It's been a while since I went crate digging, but old habits die hard, and this weekend while attending a village fete, I had a rummage through an LP box at a brick-a-brack stall. Up popped this very rare record:
It's none other than volume 11 of the Plexium label's 'Nonstop top 20'. The fact that a copy had evaded me for so long is testament to its scarcity. If only there were more cover version fans out there, it would be worth something! (I grabbed it for 50p.)
This was the last LP in the series, appearing in the spring of 1973, as the cover version industry started to go into decline. There are no fake audience effects on this LP (as there were on earlier instalments in the series) but the tracks are closed up, so there is no pause between them.
Something which I wondered about was where these tracks came from. On the face of it, they are Plexium original recordings, but it was often the case that the smaller labels would share tracks or lease them in, especially when sales were dwindling and budgets were tight. What struck me reading through the listing, was the coincidence of so many titles to the mfp album, Hot Hits 17, which was one I had when I was a kid.
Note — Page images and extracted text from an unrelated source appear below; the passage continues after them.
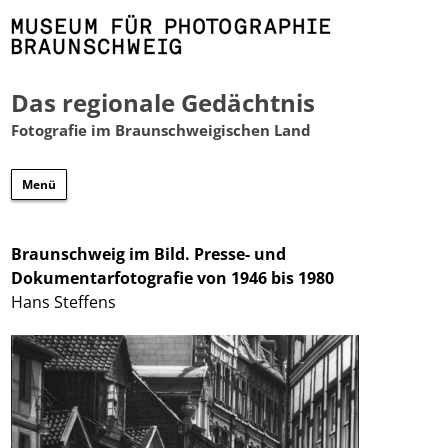
Das regionale Gedächtnis
Fotografie im Braunschweigischen Land
Zum
Menü
Inhalt
springen
Braunschweig im Bild. Presse- und
Dokumentarfotografie von 1946 bis 1980
Hans Steffens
The two LPs have the following songs in common:
- Cum On Feel The Noize
- Tie A Yellow Ribbon
- The Twelfth Of Never
- By The Devil (I Was Tempted)
- Killing Me Softly With His Song
- 20th Century Boy
- Feel The Need In Me
- Pinball Wizard
- Power To All Our Friends
- Never Never Never
Yep, 10 of the 12 tracks on the mfp album also appear on the Plexium set. So they have to be the same recordings, right? Wrong. They are different - much to my surprise.
Not to be beaten, I next turned to Mike Morton's current RCA album, Non Stop Hits volume 5, to see if that's where they originated.
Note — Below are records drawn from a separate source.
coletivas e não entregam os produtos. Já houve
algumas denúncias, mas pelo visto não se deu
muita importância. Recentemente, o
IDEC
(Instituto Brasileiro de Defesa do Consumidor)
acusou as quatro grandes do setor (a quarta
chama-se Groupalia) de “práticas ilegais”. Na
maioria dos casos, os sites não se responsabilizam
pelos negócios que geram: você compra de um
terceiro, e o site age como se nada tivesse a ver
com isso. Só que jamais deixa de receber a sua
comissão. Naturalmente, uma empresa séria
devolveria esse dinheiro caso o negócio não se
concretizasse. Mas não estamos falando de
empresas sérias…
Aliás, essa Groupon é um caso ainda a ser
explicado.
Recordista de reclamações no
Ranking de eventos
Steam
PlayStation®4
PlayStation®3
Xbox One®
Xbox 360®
There's plenty of cross-over here too. Plexium and RCA both selected the following:
- Cum On Feel The Noize
- Killing Me Softly With His Song
- 20th Century Boy
- Feel The Need In Me
- Looking Through The Eyes Of Love
- Pinball Wizard
That's six songs in total - half the RCA LP, in other words. And once again, they are different.
Incidentally, I noted above how 10 of the 12 mfp titles were on the Plexium LP. The two that weren't - Gonna Make You An Offer You Can't Refuse and Doctor My Eyes - are also on the RCA album!
I must confess, it's a real mystery to me why the cover version albums
so often duplicated so much material. Of all the singles in the charts,
they repeatedly selected the same narrow set of hits, as illustrated
again here.
I did also check the current Top of the Pops album - more cross-overs abound, but yet different recordings once again.
The shared titles between Plexium and Top of the Pops are:
- Cum On Feel The Noize
- Tweedle Dee
- Tie A Yellow Ribbon
- The Twelfth Of Never
- 20th Century Boy
- Get Down
- Love Train
- Power To All Our Friends
So, you can see all four albums contain their own versions of several identical tracks. Not exactly giving listeners a USP, but I suppose popular hits like Cum On Feel The Noize and 20th Century Boy were just impossible to skip.
As for the following, you can check them yourself to see if any of the recordings match up! I haven't done so - there aren't enough hours in the day...
So, there it is. The end of the line for Nonstop Top 20, with its sad-looking cover, which doesn't even carry a picture. And so far as I know, that was the end of the Plexium label too.